The Stewardship Code for Insurers in India is designed to enhance the level of engagement between insurers and the companies in which they invest, promoting good corporate governance and ensuring long-term value for policyholders and stakeholders. Introduced by the Insurance Regulatory and Development Authority of India (IRDAI), the code outlines principles and guidelines for insurers to follow. Here are the in-depth details:
Key Principles of the Stewardship Code
- Policy on Stewardship:
- Requirement: Insurers must formulate a clear policy on how they will discharge their wardship responsibilities.
- Implementation: This policy should be publicly disclosed and include how the insurer monitors and engages with investee companies on matters such as strategy, performance, risk, capital structure, and corporate governance.
- Managing Conflicts of Interest:
- Requirement: Insurers should have a robust policy to manage conflicts of interest that may arise during their stewardship activities.
- Implementation: This policy must be disclosed publicly and include measures to mitigate and manage conflicts to ensure decisions are made in the best interests of policyholders and beneficiaries.
- Monitoring Investee Companies:
- Requirement: Insurers should regularly monitor their investee companies to ensure they are managed and governed in a way that protects and enhances shareholder value.
- Implementation: This includes reviewing financial and non-financial performance, attending general meetings, and maintaining regular dialogue with the company’s board and management.
- Active Intervention:
- Requirement: When necessary, insurers should actively intervene in the management of investee companies to protect their investment.
- Implementation: This can involve collaborative engagement with other institutional investors, escalating concerns to the company’s board, or even voting against management proposals at general meetings.
- Collaboration with Other Institutional Investors:
- Requirement: Insurers should be willing to collaborate with other institutional investors to enhance the effectiveness of their engagement with investee companies.
- Implementation: Collaborative efforts can include sharing insights, co-filing shareholder resolutions, or participating in collective meetings with company management.
- Voting and Disclosure of Voting Activity:
- Requirement: Insurers must have a clear policy on voting and disclose their voting activities.

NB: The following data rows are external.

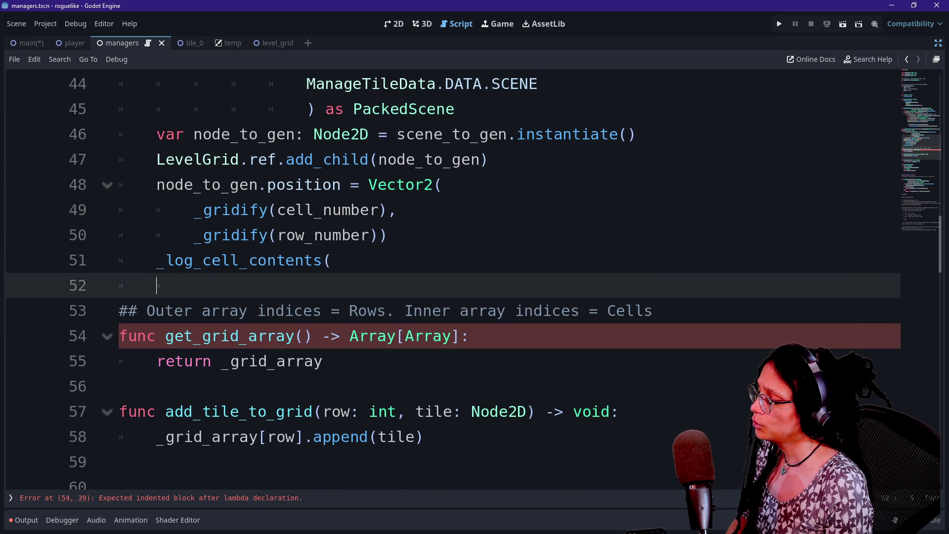
Step: Select and review the inserted get_grid_array function and its rows-and-cells comment
{"action": "left_click", "coordinate": [202, 336]}
{"action": "left_click", "coordinate": [165, 336]}
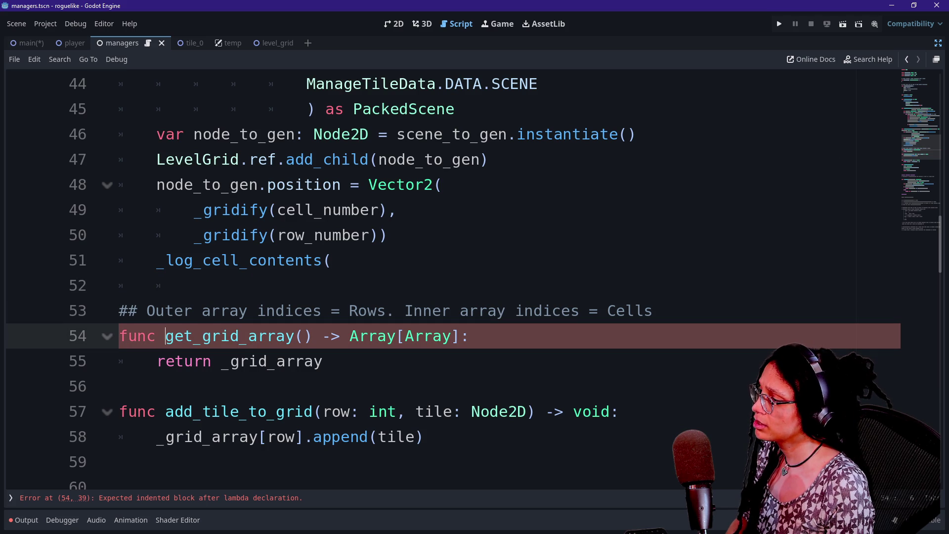
{"action": "mouse_move", "coordinate": [323, 361]}
{"action": "left_mouse_down"}
{"action": "mouse_move", "coordinate": [445, 336]}
{"action": "mouse_move", "coordinate": [195, 286]}
{"action": "left_mouse_up"}
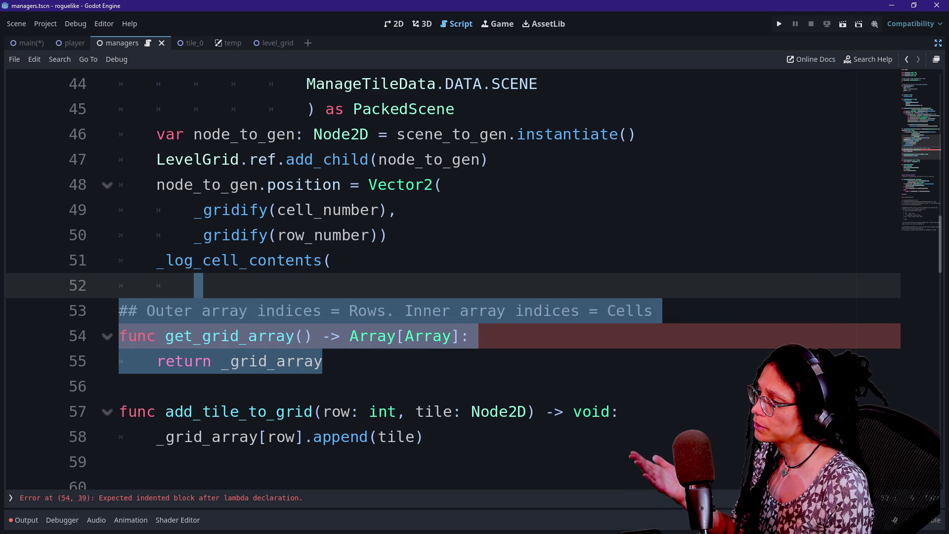
{"action": "mouse_move", "coordinate": [652, 311]}
{"action": "left_mouse_down"}
{"action": "mouse_move", "coordinate": [196, 285]}
{"action": "mouse_move", "coordinate": [145, 310]}
{"action": "mouse_move", "coordinate": [119, 310]}
{"action": "left_mouse_up"}
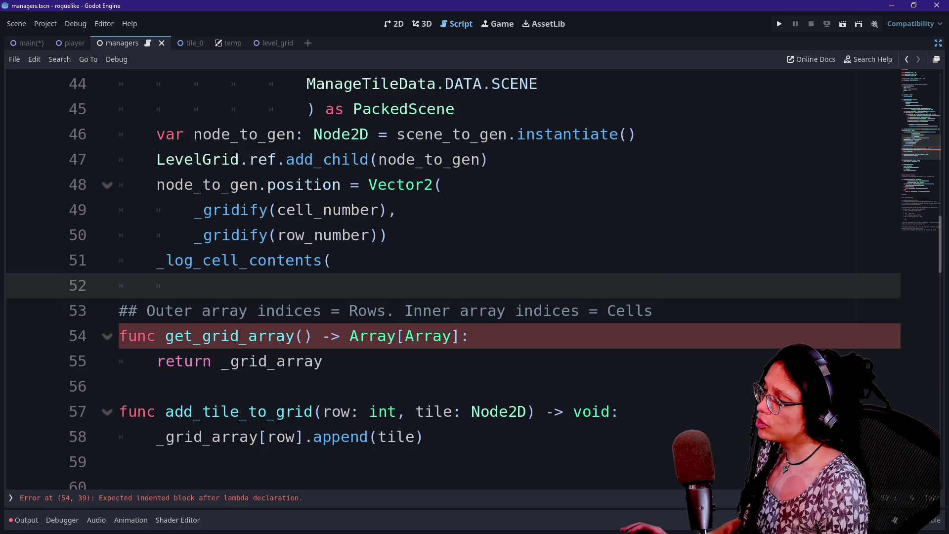
{"action": "left_click", "coordinate": [193, 361]}
{"action": "left_click", "coordinate": [367, 311]}
{"action": "key", "text": "Down"}
{"action": "key", "text": "Down"}
{"action": "key", "text": "shift+Up"}
{"action": "key", "text": "shift+Up"}
{"action": "key", "text": "shift+Up"}
{"action": "key", "text": "shift+Down"}
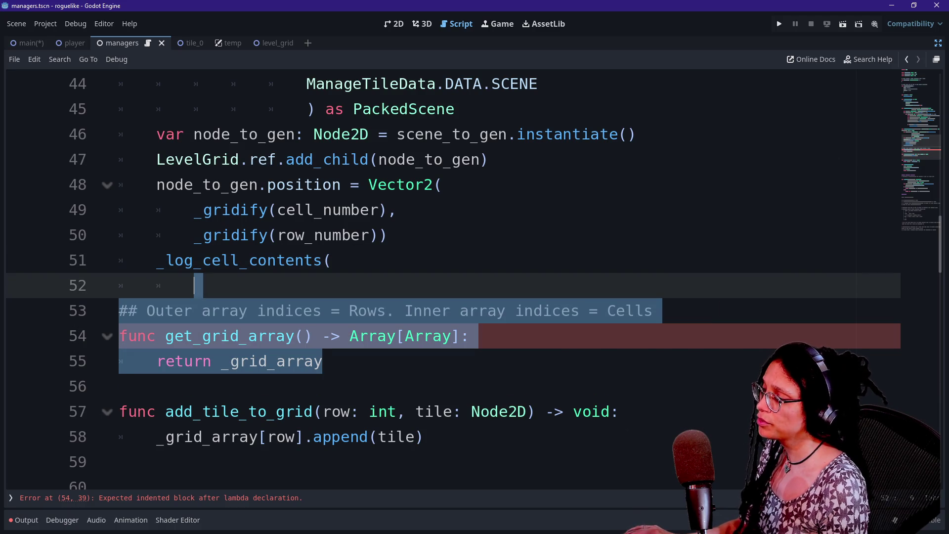
{"action": "type", "text": "\\"}
{"action": "key", "text": "BackSpace"}
{"action": "key", "text": "BackSpace"}
{"action": "key", "text": "BackSpace"}
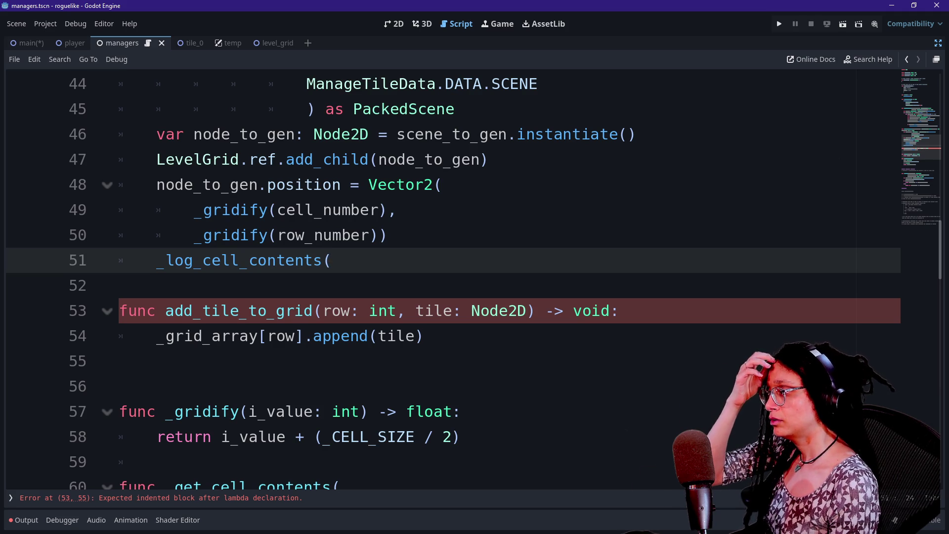
{"action": "left_click_drag", "start_coordinate": [165, 311], "coordinate": [313, 311]}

- Implementation: This policy should detail the criteria for deciding how to vote, and insurers should publicly disclose their voting records and the rationale for significant votes, particularly where they have voted against management.
- Reporting:
- Requirement: Insurers must report periodically on how they have discharged their stewardship responsibilities.
- Implementation: These reports should be accessible to policyholders and other stakeholders, detailing the engagement activities, outcomes, and the overall impact on the investee companies.
Objectives of the Stewardship Code
- Promote Good Corporate Governance: By engaging with investee companies, insurers help to promote better corporate governance practices.
- Protect and Enhance Long-term Value: Ensuring that companies are managed in a way that enhances long-term shareholder value benefits policyholders and other stakeholders.
- Increase Transparency: Public disclosure of stewardship policies and activities increases transparency and builds trust with policyholders and the public.
- Encourage Responsible Investment: Encourages insurers to act as responsible investors, considering environmental, social, and governance (ESG) factors in their investment decisions.
Implementation and Compliance
- Adoption: All insurers operating in India are required to adopt the Stewardship Code and integrate its principles into their business practices.
- Review and Updates: Insurers should regularly review and update their stewardship policies and practices to reflect changes in regulatory requirements and industry best practices.
- Oversight: The IRDAI oversees compliance with the Stewardship Code, and insurers must submit periodic reports on their stewardship activities to the regulator.
In conclusion, the Stewardship Code for Insurers in India is a comprehensive framework designed to ensure that insurers, as significant institutional investors, play an active role in promoting good corporate governance and long-term value creation in their investee companies. By adhering to these principles, insurers contribute to a more stable and sustainable financial market.